Thankfully, I can say, "I choose to watch this." Or not. I finally have given up on Crossing Jordan, which, now that NBC has quietly laid to rest Studio 60, (or not, see link) there's really nothing for me to watch on TV. I like mysteries, and I enjoy the whodunit qualities of CJ, but the shock value is going too far for me, and I don't like that Australian journalist that keeps showing up as a love interest for Jordan.
So that's today's soap box.
All that to also say this: we each need to know our weaknesses. My mom hates any movie that has extra-marital affairs. She did not allow me to watch soap operas in high school. So I watched at friend's houses. (I don't think that's what she meant, and I knew it...)

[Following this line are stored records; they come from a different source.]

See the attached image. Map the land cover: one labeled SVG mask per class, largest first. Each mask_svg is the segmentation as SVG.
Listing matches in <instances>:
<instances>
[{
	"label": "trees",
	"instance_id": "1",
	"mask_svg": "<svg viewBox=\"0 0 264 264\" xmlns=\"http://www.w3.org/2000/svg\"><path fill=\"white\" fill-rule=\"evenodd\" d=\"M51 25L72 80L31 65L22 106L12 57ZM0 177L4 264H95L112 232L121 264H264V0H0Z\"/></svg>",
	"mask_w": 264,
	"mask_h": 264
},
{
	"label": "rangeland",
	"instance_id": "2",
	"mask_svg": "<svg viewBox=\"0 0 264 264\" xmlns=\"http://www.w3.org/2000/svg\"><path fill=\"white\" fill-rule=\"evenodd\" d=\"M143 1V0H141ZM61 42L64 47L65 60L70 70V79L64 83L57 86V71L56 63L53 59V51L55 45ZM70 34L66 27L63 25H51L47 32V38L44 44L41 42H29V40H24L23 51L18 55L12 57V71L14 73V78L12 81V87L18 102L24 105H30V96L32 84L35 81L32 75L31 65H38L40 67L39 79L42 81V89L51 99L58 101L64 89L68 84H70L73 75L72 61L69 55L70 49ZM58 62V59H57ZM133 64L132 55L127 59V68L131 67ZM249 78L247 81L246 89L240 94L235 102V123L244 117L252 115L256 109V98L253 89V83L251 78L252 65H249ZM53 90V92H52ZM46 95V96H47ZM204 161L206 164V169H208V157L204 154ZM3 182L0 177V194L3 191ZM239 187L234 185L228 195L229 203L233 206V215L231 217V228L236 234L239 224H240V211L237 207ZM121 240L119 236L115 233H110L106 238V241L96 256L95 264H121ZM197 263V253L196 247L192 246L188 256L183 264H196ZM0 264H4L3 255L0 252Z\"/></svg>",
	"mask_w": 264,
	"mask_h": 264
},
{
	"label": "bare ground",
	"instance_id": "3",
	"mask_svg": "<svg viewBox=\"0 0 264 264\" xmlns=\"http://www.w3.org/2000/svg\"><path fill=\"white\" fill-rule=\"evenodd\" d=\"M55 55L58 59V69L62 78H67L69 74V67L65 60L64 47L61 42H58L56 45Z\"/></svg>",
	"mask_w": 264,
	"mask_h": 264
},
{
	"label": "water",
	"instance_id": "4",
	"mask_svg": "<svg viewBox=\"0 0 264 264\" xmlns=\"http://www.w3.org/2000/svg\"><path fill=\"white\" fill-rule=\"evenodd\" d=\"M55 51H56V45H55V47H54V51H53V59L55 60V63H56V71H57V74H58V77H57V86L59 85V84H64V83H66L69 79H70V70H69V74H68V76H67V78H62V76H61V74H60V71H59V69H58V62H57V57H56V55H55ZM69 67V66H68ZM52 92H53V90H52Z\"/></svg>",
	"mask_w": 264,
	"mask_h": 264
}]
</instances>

A lot of people I know (why do we live our lives based on the opinions of others, or write entire posts defending our taste?) will not watch Desperate Housewives or Sex and the City because of the immoral lifestyles portrayed therein. I have only seen like three episodes of DH, so I can't comment there. I don't turn a blind eye, but rather say, there are pieces of this that are wonderful. I do not want to be Carrie. I have been in her shoes in some ways, in my twenties. I would never want to relive that heartache that comes from misunderstandings about sexual relationships. But I also can see sex as a metaphor. In so many movies (which are a standard two hours to signify two years or two decades) a kiss is a metaphor for "we have gotten to know each other."
I can't read bodice ripper romance novels. Which is why I love chick lit--there's still the romance, but less sex. I love Hiassan, but I can't read his mysteries for adults. Which is why I hope he continues to write more like Hoot, which I loved. (I'm looking forward to reading Flush)
It's my blog. I get to ramble about what I want to, and it doesn't have to be in good taste or grammar or well written.
Oh, and I watched Vanity Fair (Reese Witherspoon)--it was a visual candy store!! Am now reading my sister's copy of the book. Has anyone seen Monsoon Wedding (the same director)?
So I skipped church. I'm going tonight (which is what I'd do if I was in Pgh) and the 'rents will be home momentarily from Sunday School. Sis and I have both had nutritious (albeit frozen) lunches.